WASHINGTON (NewsNation) — Authorities said they will clamp down on protests outside Supreme Court justices homes, which increased in frequency and intensity after the court overturned the landmark 1973 Roe v. Wade case, ending constitutional protections for abortion that had been in place for nearly 50 years.

Please note: MCPD supports the first amendment right to protest; however, anyone violating the disorderly conduct statute, may be subject to arrest,” Montgomery County police said on Twitter.

The protests began back in May after a leaked draft opinion signaled that the nation’s highest court was willing to overturn Roe v. Wade.

Justice Brett Kavanaugh has had multiple incidents at his home, including last month when a California man was arrested outside his suburban home armed with a gun and knife.

Police arrested the 26-year-old man outside Kavanaugh’s home after he called 911 on himself — saying he was having suicidal thoughts and also planned to kill Kavanaugh, according to court documents. The man said he was upset about the Supreme Court overturning Roe v. Wade and the school shooting in Uvalde, Texas, and believed Kavanaugh would vote to loosen gun control laws, according to documents filed in federal court in Maryland.

The imminent crackdown on protests outside the judges’ homes comes as Shut Down DC, a protest group, tweeted last week that it would send people money via Venmo for any confirmed sightings of specific Supreme Court justices. The tweet named Justices Kavanaugh, Samuel Alito, Clarence Thomas, Neil Gorsuch, Amy Coney Barrett and John Roberts — all who voted to overturn Roe.

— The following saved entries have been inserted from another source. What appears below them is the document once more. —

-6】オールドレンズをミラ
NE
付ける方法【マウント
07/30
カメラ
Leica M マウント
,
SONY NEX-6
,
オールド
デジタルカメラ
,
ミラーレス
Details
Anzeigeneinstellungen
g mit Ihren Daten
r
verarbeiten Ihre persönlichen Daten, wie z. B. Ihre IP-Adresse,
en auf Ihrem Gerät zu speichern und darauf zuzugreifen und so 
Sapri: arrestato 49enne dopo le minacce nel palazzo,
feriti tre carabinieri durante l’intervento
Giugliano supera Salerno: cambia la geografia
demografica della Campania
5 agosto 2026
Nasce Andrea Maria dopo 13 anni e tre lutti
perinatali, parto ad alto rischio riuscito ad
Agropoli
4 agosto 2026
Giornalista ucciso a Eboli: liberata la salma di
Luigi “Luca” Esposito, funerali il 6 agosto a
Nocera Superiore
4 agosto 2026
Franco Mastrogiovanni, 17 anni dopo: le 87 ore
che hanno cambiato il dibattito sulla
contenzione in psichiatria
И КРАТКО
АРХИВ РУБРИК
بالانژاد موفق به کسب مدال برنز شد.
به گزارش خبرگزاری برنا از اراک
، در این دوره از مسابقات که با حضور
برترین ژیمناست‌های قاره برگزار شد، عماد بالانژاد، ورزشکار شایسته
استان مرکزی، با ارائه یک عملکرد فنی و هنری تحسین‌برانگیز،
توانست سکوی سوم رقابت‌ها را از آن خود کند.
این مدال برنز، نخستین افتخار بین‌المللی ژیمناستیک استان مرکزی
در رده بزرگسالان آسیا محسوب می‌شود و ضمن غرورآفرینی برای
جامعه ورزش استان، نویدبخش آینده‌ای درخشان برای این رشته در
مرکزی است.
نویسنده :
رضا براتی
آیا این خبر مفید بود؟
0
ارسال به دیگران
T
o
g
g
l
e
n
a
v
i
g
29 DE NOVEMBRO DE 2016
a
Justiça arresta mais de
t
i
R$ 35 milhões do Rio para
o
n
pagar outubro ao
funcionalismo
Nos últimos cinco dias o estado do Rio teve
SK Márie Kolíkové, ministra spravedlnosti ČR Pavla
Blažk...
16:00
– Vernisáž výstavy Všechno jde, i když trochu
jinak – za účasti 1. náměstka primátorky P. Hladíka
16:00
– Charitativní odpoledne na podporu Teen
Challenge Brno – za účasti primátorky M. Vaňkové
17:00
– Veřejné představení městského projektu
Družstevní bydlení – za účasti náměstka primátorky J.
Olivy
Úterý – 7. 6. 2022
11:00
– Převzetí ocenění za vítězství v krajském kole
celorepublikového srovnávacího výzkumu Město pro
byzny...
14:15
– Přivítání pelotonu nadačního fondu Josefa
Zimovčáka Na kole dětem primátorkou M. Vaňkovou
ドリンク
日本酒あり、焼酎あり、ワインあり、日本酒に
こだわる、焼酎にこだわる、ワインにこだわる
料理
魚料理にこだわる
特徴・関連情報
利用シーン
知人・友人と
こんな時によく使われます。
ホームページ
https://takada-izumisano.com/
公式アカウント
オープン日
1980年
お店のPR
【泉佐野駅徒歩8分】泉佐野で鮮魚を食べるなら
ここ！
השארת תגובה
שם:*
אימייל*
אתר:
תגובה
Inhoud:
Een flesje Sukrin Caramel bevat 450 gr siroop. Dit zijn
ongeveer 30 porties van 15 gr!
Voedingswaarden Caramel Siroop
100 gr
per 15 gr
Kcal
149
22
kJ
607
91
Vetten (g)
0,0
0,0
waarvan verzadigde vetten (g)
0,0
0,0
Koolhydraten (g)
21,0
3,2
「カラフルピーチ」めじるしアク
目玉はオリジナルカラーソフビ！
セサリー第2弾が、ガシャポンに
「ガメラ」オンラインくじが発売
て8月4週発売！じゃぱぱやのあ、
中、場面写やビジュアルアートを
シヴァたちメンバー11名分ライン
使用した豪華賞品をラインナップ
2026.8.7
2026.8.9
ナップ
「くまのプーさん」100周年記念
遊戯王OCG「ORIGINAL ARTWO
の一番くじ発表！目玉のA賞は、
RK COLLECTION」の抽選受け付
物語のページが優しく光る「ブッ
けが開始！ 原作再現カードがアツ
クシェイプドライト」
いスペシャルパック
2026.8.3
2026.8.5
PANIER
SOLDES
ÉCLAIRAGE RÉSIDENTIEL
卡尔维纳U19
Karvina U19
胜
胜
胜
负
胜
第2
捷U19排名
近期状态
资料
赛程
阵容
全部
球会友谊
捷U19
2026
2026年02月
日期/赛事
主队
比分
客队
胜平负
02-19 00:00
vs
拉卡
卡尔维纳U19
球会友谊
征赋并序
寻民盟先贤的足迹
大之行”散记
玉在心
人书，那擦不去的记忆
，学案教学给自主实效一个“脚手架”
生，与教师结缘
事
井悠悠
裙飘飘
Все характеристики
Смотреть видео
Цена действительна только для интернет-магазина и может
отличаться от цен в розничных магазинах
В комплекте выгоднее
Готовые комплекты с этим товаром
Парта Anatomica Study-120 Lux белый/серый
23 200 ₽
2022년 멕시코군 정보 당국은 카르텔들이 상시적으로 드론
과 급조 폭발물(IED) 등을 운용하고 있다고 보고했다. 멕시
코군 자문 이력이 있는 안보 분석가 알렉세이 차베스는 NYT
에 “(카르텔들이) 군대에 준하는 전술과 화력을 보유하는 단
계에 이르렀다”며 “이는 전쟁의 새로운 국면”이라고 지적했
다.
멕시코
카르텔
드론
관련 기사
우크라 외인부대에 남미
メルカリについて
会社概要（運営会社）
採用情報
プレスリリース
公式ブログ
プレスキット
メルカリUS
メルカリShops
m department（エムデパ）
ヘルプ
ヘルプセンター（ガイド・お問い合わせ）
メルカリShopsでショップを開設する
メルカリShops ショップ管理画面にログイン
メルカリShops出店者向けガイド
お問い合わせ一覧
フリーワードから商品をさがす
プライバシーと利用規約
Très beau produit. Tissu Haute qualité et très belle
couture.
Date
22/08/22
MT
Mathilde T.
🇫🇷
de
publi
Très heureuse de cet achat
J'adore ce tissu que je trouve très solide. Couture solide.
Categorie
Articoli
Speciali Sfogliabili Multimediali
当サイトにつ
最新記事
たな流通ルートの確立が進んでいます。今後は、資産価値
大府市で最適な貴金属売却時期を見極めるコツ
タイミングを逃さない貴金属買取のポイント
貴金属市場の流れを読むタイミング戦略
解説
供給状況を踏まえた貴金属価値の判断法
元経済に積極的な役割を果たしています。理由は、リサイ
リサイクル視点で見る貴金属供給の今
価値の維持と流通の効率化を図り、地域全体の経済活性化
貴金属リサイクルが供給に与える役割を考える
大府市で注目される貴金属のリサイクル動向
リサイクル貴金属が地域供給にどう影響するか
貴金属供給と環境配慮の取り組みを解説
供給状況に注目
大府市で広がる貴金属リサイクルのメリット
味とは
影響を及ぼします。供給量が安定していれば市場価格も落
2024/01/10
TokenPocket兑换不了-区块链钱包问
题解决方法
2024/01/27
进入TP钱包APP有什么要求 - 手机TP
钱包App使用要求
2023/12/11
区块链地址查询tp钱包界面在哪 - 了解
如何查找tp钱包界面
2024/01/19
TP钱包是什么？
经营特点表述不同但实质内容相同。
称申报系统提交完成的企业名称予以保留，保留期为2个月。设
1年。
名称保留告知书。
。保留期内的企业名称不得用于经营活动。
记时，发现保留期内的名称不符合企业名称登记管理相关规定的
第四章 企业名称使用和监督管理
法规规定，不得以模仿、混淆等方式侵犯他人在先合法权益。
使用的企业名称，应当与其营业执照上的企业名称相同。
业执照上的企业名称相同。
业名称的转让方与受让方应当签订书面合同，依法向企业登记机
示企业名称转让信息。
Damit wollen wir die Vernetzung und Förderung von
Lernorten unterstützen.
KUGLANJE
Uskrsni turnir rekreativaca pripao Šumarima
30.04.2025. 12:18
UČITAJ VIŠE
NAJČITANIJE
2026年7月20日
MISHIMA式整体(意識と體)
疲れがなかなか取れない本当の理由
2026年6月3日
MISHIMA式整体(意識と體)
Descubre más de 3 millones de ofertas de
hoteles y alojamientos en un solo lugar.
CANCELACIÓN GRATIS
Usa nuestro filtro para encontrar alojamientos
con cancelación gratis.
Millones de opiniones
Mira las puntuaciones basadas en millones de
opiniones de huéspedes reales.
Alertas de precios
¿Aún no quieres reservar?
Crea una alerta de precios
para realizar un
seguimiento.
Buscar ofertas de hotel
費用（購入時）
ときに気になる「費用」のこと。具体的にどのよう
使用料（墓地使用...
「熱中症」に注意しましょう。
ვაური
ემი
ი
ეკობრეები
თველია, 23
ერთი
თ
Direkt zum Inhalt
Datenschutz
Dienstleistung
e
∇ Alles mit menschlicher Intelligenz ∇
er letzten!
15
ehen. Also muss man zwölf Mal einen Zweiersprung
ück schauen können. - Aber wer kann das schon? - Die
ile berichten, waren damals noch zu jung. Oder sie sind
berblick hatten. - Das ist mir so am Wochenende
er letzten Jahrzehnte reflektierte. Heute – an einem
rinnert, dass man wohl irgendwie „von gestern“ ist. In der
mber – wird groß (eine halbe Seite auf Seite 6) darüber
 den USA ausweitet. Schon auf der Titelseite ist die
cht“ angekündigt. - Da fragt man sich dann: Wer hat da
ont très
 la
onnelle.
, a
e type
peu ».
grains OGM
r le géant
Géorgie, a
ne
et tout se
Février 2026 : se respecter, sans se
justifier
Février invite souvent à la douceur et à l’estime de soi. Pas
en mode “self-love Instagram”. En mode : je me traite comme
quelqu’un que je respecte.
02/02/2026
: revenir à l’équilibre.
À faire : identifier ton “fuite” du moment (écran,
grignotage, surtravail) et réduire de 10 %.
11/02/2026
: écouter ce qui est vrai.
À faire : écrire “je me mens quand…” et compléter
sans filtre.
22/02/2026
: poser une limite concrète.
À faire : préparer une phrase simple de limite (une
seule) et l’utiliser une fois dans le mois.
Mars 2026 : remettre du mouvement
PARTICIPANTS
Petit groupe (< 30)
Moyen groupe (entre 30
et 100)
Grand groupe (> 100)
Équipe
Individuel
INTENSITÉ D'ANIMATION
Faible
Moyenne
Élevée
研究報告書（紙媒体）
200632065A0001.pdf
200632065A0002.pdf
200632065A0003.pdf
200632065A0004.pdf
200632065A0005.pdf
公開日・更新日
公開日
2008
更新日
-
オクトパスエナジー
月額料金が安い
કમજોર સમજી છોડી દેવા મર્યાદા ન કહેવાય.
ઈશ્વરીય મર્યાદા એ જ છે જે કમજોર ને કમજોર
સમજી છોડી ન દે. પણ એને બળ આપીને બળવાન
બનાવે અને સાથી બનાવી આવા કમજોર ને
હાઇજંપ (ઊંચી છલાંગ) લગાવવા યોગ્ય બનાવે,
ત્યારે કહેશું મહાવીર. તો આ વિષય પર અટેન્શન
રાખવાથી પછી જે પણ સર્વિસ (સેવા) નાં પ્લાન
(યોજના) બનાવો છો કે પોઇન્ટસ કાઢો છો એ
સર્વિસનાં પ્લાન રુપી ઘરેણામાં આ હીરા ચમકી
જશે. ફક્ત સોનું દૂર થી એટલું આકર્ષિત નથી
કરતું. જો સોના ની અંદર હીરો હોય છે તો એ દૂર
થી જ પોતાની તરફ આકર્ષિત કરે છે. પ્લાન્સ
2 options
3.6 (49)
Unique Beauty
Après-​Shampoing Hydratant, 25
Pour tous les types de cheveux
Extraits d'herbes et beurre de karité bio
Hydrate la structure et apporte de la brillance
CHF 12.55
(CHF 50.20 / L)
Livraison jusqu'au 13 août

The tweet followed reports that a crowd of protesters gathered outside a Morton’s steakhouse in D.C. as Kavanaugh ate dinner inside. The protesters called for the restaurant’s manager to kick the justice out and not serve him. Kavanaugh was forced to exit out the back door of the restaurant due to the protesters.

President Joe Biden signed a bill last month that bolsters Supreme Court security in light of recent threats made against justices.

The Associated Press contributed to this report.